И еще трудно было уловить мотивировку отказа мне в визе для поездки в Германию, куда меня пригласили мои студенты. Поэтому я спросила ответственного работника ОВИРа: «Если я настолько опасный человек, что могу навредить своей стране общением со своими студентами за рубежом, как же мне доверяют работать с ними здесь?» Как ни странно, выезд мне разрешили.
– То есть, всю свою жизнь вы испытывали неудовлетворенность от того, как вы живете, чувство унижения?
– О, нет! Все мои нынешние рассуждения – глубокий анализ прожитого и пережитого. Только с позиции времени, опыта, новой, уже современной информации я могу об этом судить. А тогда все воспринималось по-другому. Это был наш мир, наш образ жизни, другого мы просто не знали. А при почти полном отсутствии информации о том, что делается в мире, много событий просто прошло мимо меня, как, например, Афганистан. Все проблемы воспринимались как сугубо личное, временное, мелкое в сравнении с ценностями общечеловеческими. Нам было чем гордиться. И этим стоит гордиться, ведь история не имеет сослагательного наклонения.

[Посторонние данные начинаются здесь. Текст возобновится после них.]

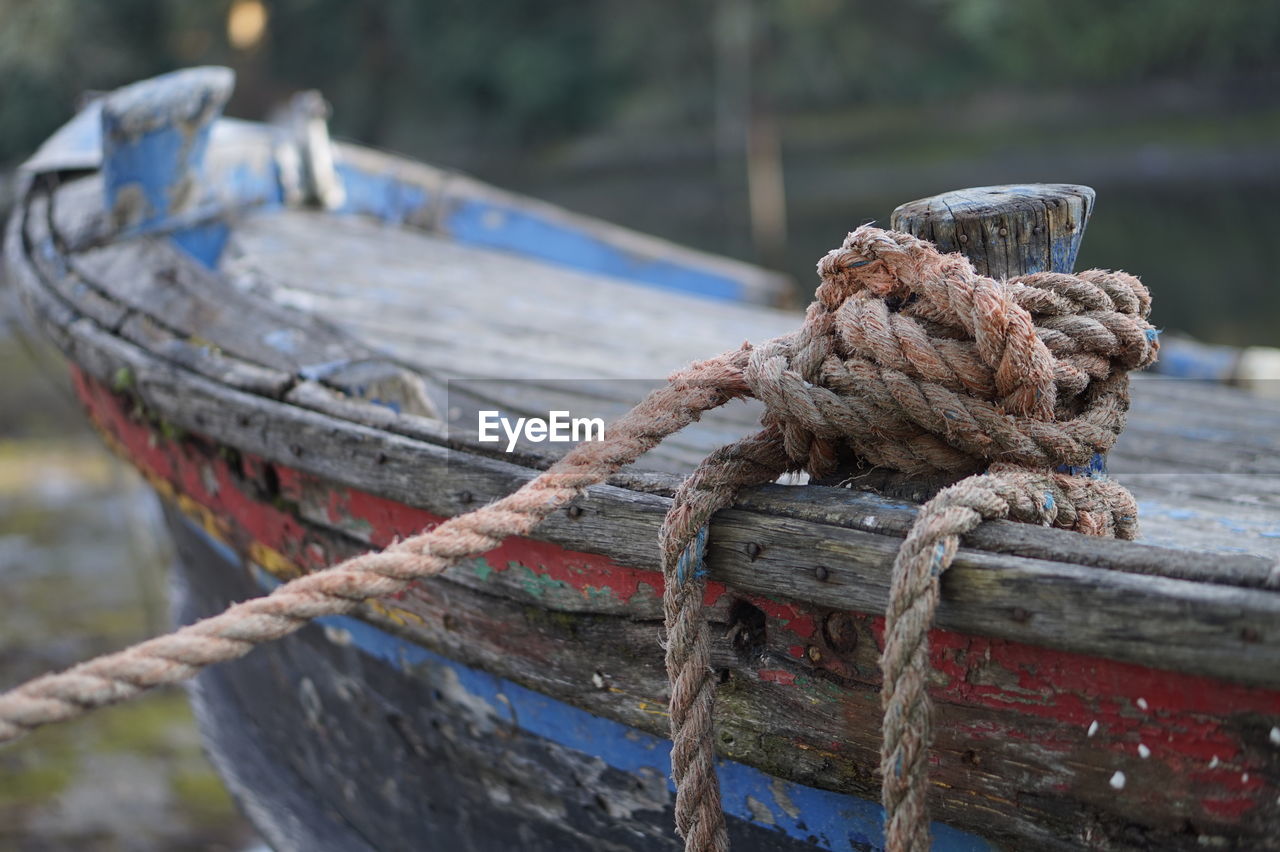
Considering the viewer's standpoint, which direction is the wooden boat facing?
facing away from the viewer and to the left of the viewer
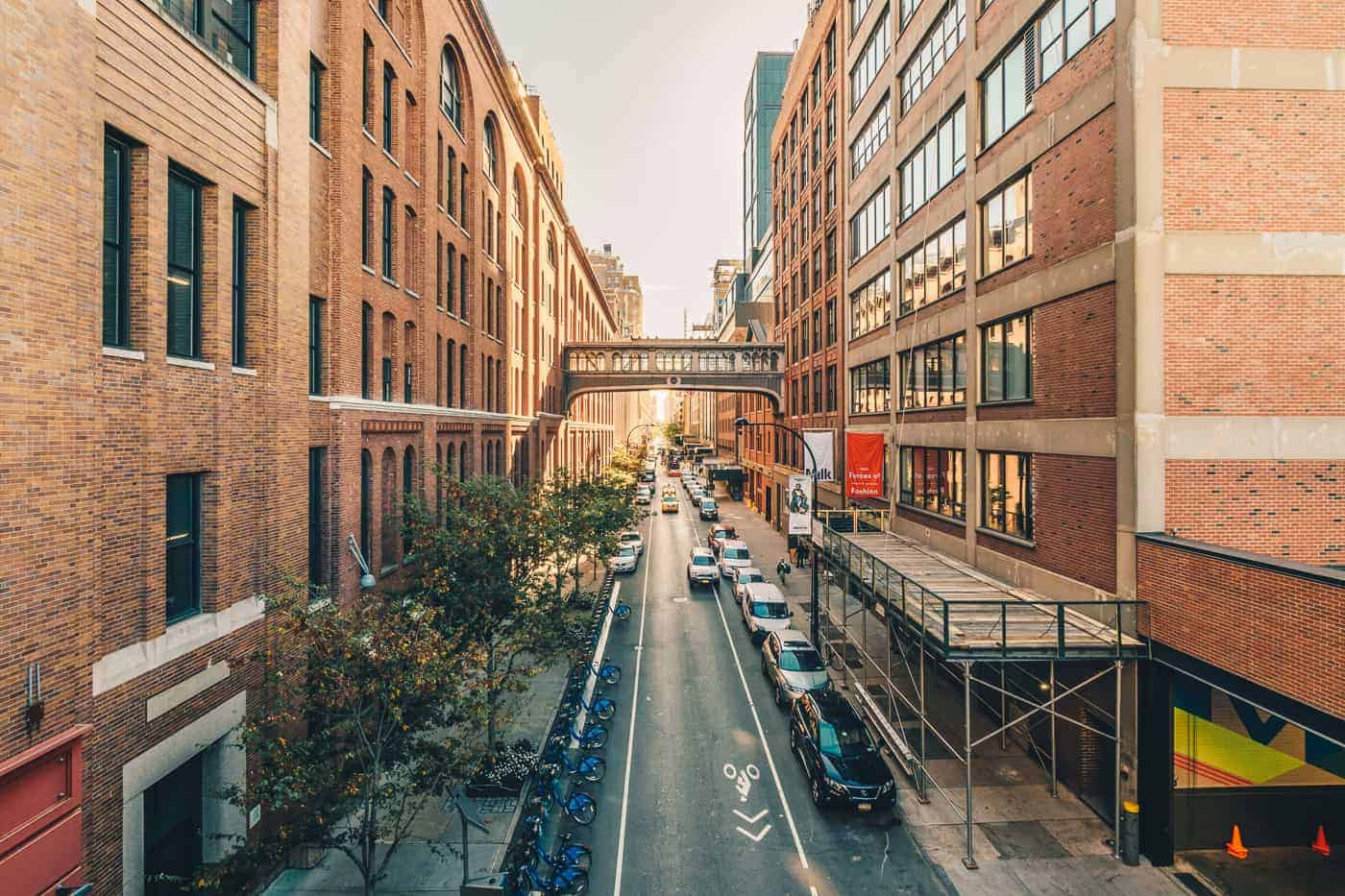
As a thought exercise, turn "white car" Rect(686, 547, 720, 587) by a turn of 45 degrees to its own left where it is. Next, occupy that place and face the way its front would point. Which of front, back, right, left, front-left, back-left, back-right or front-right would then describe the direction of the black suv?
front-right

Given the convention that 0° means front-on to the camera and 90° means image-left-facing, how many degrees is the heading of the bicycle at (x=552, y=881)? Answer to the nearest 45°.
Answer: approximately 90°

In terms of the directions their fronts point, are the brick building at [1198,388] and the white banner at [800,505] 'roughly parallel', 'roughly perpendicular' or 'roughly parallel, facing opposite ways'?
roughly perpendicular

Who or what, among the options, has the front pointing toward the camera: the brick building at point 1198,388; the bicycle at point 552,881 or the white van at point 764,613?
the white van

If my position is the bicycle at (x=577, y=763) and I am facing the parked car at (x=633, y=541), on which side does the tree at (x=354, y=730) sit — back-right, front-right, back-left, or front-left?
back-left

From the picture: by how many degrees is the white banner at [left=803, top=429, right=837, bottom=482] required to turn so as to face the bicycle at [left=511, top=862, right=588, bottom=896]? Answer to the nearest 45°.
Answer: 0° — it already faces it

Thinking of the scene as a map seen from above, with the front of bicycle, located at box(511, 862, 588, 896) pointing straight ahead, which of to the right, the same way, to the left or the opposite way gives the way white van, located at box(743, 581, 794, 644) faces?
to the left

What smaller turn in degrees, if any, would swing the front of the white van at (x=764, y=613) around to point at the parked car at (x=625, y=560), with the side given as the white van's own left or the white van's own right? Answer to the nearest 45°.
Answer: approximately 135° to the white van's own right

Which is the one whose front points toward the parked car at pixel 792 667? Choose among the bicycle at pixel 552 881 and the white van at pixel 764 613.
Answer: the white van

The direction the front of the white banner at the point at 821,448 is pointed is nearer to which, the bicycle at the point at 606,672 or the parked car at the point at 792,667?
the parked car

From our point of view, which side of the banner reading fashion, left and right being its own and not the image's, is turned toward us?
front

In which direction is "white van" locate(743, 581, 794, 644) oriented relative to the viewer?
toward the camera
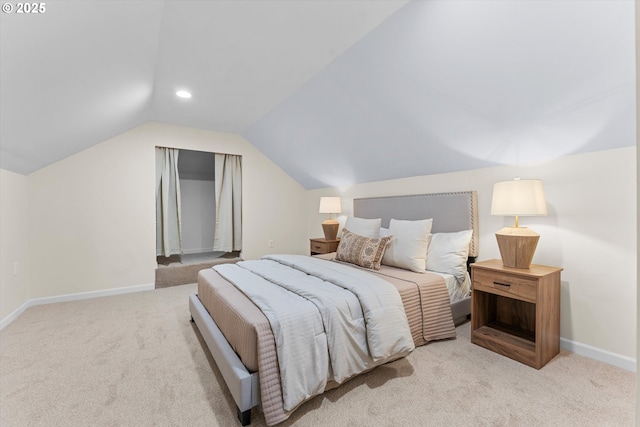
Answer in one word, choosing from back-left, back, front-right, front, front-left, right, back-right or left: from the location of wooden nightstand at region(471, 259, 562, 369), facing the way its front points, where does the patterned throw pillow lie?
front-right

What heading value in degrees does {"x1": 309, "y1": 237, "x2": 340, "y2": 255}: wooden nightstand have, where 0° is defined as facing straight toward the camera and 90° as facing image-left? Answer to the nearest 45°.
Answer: approximately 45°

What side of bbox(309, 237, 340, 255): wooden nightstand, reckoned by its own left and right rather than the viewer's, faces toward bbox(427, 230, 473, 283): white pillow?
left

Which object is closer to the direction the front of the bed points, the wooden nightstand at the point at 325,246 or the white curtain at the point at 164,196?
the white curtain

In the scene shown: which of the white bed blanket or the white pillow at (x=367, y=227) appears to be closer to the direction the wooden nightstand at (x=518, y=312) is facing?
the white bed blanket

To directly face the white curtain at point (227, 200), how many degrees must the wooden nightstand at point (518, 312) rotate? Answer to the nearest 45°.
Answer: approximately 45° to its right

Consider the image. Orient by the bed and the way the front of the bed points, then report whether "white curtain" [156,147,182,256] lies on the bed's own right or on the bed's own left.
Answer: on the bed's own right

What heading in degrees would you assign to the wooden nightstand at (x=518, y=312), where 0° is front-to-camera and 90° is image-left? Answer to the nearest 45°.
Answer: approximately 45°

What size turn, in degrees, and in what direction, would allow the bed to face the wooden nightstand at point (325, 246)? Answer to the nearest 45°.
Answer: approximately 135° to its right

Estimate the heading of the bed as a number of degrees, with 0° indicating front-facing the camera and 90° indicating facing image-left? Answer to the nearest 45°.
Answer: approximately 45°
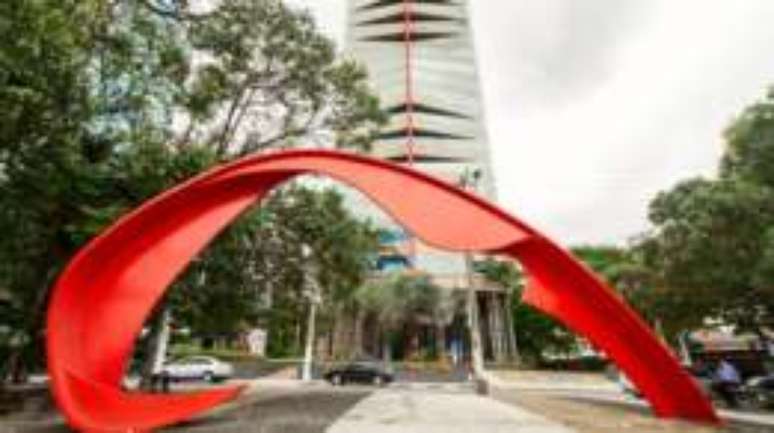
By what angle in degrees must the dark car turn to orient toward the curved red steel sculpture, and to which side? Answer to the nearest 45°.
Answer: approximately 90° to its left

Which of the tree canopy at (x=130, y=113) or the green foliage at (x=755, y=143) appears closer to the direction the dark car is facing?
the tree canopy

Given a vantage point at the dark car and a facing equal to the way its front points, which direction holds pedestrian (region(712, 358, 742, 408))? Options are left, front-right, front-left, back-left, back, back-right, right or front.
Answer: back-left

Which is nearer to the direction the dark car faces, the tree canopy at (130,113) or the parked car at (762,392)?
the tree canopy

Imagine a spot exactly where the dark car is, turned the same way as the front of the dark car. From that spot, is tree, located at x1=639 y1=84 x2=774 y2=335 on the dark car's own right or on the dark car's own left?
on the dark car's own left

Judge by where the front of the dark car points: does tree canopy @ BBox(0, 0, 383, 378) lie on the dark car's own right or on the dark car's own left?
on the dark car's own left

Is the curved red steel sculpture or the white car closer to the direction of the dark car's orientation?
the white car

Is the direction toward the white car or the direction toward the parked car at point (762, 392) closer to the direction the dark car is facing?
the white car

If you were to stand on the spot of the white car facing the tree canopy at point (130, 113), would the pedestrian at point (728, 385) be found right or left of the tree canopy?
left

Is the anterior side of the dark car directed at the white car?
yes

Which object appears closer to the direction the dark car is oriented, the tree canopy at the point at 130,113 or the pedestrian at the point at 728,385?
the tree canopy

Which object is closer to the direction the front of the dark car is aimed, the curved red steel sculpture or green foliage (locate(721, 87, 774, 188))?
the curved red steel sculpture

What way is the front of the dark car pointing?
to the viewer's left
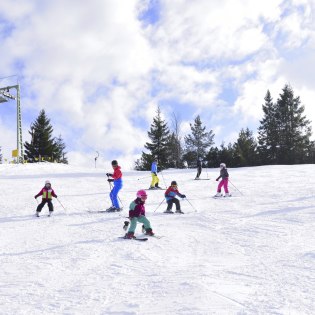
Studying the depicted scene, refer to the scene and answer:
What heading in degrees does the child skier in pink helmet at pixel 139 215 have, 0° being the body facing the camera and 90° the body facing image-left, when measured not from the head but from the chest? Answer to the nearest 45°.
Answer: approximately 315°
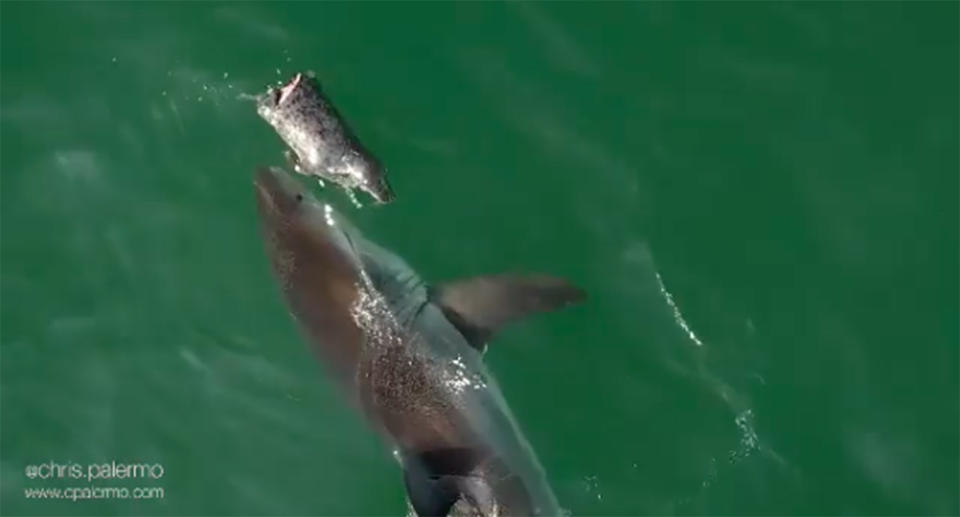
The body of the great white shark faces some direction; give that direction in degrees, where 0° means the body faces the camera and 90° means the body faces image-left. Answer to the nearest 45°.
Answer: approximately 135°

Вот пример. Как известно, Ленинградская симфония Шостаковича была написана во время блокады. Тогда же состоялась и премьера. И вот в голодном и холодном городе люди собираются в театре, чтоб послушать гениальную музыку. Дирижер должен выйти на сцену в белой крахмальной сорочке и фраке. Но у него нечем ее крахмалить… Тогда соседка, которая абсолютно уверена, что иначе идти нельзя, отдает на крахмал последние две картофелины. А вот еще фрагмент из того же периода. Замерзший город. Вокруг смерть, трупы. И среди всего этого архитектор, рисующий триумфальную арку, под которой войдут советские войска в освобожденный Ленинград. Это всё было. И этого нельзя вычеркнуть. Именно поэтому мне трудно было понять тех же иностранных студентов, которые у нас бесплатно обеспечивались жильем, книгами и даже теплой одеждой, а взамен не хотели принять нашего образа жизни.
А неудовлетворенность все же была. Мне пришлось много поездить по миру: преподавать причастие оказалось нужным и важным для всех, кто изучал русский язык. При этом я соприкоснулась с другой культурой, другим образом жизни. И дело было даже не в роскошном по нашим меркам быте, не в дорогущих магазинах, куда советские туристы ходили как в музеи. Это было что-то совершенно другое. Например, рассматривая витрины в магазине «Лучшие товары мира» в Вене, я очень спокойно проходила мимо роскошных песцов (подумаешь, я в Сибири еще не такие видела!), фантастических ювелирных изделий (ну куда я их надену!) и подолгу стояла перед конфетами львовской фирмы «Свиоч». Мне хотелось всем рассказать: «Эти лучшие в мире конфеты изготовили в моем городе!».
– «У советских собственная гордость…»
– Но ведь это была правда. Неудовлетворенность я испытывала совсем по другому поводу. Мне всегда было искренне жаль, что нам были недоступны иные пласты, причем пласты очень могущественные, общечеловеческой культуры, например, Библия. Ведь это не только мировоззрение, но и целые эпохи в искусстве, литературе. К сожалению, нашему пониманию не доступно в полной мере было и творчество ряда отечественных писателей – Анны Ахматовой, Бориса Пастернака…
Ветер перемен шестидесятых принес новые мысли, новые идеи. Роберт Рождественский, Белла Ахмадулина, Евгений Евтушенко – они духовно воспитывали целое поколение. Но, увы, услышать их можно было только в Москве. Там люди ночами стояли в очередях, чтобы попасть на выставку или встречу с писателем. Провинцию это коснулось мало. Или не коснулось вовсе.